-- Material for this exercise follows --
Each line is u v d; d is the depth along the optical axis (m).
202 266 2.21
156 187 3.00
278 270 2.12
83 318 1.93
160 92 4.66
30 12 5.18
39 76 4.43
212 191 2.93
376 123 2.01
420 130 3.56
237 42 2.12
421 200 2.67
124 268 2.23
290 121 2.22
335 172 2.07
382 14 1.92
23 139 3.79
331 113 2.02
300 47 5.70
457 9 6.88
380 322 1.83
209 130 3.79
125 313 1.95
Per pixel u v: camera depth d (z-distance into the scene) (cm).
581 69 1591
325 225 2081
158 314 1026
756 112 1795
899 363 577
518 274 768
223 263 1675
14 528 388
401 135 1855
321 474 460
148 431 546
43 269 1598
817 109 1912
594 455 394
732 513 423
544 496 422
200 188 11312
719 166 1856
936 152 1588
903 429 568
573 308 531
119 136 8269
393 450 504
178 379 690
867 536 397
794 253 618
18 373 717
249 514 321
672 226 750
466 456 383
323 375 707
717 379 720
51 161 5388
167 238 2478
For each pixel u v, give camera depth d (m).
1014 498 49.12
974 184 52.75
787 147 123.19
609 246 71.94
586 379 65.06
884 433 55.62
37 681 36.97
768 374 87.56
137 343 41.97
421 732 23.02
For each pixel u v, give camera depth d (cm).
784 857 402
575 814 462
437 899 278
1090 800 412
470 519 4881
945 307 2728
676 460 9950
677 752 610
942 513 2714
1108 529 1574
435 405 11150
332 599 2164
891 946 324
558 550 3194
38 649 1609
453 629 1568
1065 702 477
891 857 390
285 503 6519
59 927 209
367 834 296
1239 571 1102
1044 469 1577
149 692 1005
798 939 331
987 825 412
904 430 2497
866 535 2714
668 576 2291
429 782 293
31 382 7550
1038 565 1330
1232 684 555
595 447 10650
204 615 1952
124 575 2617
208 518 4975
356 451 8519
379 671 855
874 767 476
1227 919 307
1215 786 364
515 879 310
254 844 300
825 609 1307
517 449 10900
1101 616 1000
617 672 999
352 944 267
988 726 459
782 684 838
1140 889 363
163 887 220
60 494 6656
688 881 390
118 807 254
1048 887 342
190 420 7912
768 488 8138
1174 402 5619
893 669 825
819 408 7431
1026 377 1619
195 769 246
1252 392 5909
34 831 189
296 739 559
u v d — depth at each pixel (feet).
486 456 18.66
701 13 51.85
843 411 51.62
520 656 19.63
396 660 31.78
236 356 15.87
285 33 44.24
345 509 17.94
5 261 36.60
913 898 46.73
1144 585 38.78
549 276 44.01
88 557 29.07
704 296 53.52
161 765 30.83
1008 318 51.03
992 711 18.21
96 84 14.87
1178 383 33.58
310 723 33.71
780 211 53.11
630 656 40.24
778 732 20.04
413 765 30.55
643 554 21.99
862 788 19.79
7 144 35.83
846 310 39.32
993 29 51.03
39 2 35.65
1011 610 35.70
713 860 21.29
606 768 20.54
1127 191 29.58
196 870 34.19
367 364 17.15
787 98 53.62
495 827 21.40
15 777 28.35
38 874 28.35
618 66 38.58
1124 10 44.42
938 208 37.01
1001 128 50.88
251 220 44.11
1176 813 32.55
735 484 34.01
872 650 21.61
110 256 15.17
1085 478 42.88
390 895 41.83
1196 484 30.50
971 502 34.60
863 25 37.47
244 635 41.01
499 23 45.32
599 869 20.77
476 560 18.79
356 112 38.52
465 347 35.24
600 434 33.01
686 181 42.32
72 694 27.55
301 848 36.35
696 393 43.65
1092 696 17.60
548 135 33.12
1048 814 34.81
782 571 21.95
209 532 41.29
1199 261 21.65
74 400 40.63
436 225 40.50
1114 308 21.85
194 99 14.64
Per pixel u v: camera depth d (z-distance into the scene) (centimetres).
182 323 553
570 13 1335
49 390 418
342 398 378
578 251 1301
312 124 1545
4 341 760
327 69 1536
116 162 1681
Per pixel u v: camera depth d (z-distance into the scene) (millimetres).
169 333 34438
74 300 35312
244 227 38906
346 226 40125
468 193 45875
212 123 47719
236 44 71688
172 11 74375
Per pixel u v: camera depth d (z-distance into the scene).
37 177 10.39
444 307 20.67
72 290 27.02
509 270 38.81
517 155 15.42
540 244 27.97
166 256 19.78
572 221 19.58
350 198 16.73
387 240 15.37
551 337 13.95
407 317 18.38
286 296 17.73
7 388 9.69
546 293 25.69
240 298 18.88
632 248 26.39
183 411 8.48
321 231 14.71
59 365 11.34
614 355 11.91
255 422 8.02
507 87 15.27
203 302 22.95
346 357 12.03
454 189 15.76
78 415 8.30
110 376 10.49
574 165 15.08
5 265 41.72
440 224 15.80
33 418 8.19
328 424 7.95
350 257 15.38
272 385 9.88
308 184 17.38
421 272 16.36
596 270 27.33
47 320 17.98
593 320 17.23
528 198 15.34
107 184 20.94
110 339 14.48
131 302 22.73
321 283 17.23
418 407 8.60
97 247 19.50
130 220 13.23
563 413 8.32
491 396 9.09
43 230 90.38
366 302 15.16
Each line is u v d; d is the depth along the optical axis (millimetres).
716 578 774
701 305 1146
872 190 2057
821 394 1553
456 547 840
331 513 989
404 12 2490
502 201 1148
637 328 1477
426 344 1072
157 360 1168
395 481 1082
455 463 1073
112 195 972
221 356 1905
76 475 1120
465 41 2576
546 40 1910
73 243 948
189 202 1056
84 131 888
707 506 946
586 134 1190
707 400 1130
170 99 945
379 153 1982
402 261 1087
-- Material for this exercise concluded --
» **The task**
Among the records above, find each line holding "give" and list it.

» **Written solution**
For each pixel u v, give camera depth d (m).
For each pixel u v, give camera depth d (cm).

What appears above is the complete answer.